• What the task requires
Your answer must contain only the lines from the one containing "index dip: (424, 283)" through the end of the entries below, reproduced character for character.

[Human keypoint data]
..............................

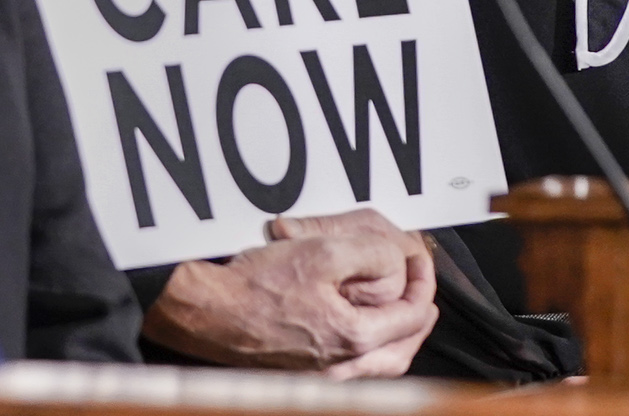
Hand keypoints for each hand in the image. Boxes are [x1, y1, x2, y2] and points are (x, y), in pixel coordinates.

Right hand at [141, 210, 436, 376]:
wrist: (204, 313)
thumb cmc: (253, 286)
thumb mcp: (320, 252)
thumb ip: (369, 253)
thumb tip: (396, 258)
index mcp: (353, 338)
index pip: (411, 316)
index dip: (424, 283)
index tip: (421, 260)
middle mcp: (340, 366)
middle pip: (401, 351)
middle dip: (417, 319)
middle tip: (423, 292)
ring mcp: (320, 376)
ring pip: (378, 365)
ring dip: (396, 337)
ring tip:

..............................

• Answer for this exercise
index dip: (424, 283)
index tip: (421, 260)
middle mcp: (340, 366)
middle pip: (401, 351)
middle dip: (417, 319)
middle tip: (423, 292)
ring mcp: (320, 376)
ring pip: (378, 365)
ring dip: (396, 337)
ring tip:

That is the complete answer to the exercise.